* EXERCISE
List all lines of the data containing the word "Programa".

* RECORD SET
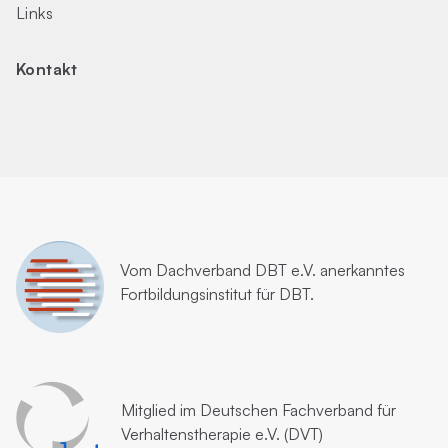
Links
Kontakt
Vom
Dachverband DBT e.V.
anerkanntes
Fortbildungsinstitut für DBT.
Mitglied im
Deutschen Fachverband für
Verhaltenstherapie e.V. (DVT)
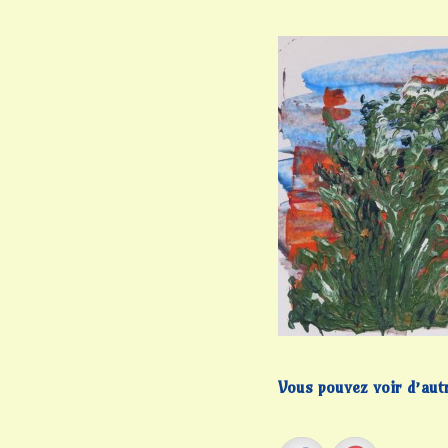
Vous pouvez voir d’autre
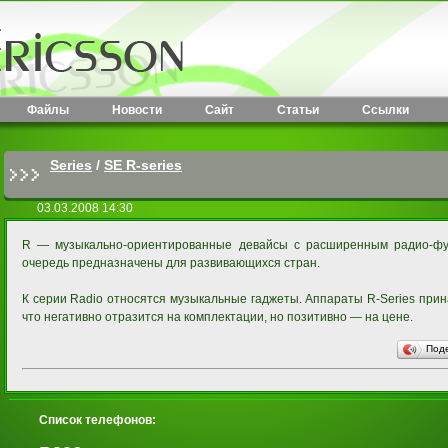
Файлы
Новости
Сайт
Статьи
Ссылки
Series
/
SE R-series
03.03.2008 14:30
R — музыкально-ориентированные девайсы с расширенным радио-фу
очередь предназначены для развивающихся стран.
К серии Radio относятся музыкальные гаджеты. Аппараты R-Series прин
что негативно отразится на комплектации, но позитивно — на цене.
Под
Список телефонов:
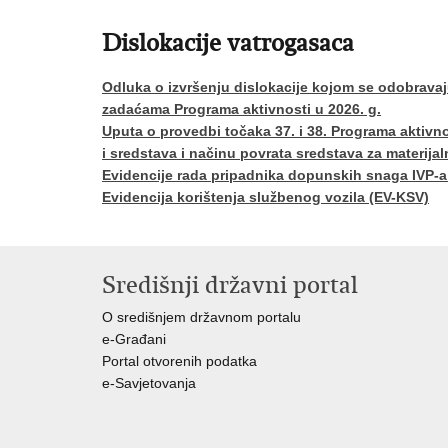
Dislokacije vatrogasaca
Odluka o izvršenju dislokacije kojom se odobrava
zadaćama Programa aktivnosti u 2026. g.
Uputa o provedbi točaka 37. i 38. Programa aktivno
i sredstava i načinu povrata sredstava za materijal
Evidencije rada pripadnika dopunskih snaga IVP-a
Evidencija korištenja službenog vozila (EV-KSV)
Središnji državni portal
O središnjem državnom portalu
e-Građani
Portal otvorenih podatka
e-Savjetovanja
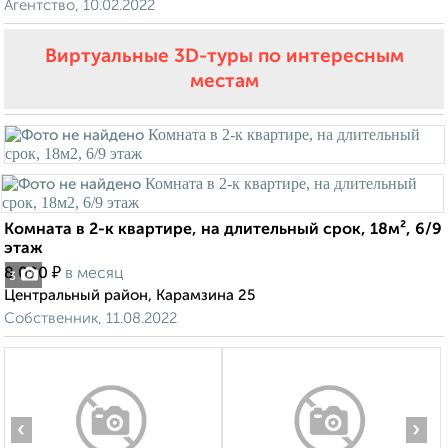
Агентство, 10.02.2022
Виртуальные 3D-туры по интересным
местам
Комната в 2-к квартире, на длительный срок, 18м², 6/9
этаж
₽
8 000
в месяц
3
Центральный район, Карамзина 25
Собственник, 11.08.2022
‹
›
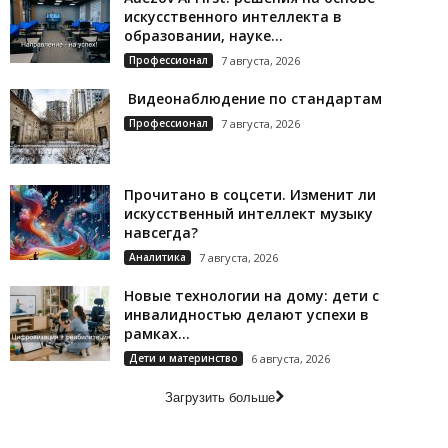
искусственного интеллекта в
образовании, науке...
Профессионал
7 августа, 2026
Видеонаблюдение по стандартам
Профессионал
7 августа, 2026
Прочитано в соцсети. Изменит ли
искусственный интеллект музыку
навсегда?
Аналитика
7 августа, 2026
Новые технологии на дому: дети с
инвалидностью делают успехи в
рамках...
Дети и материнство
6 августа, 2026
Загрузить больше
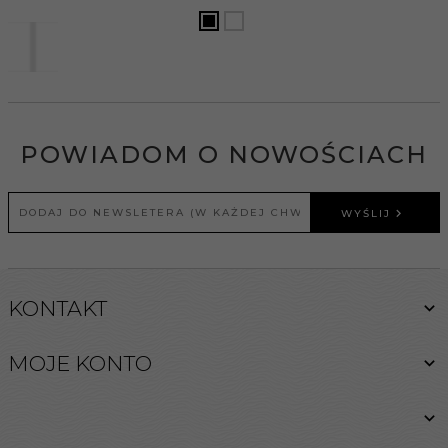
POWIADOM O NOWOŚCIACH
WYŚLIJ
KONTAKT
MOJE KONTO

* TASK RESULT
zadaćama Programa aktivnosti u 2026. g.
Uputa o provedbi točaka 37. i 38. Programa aktivno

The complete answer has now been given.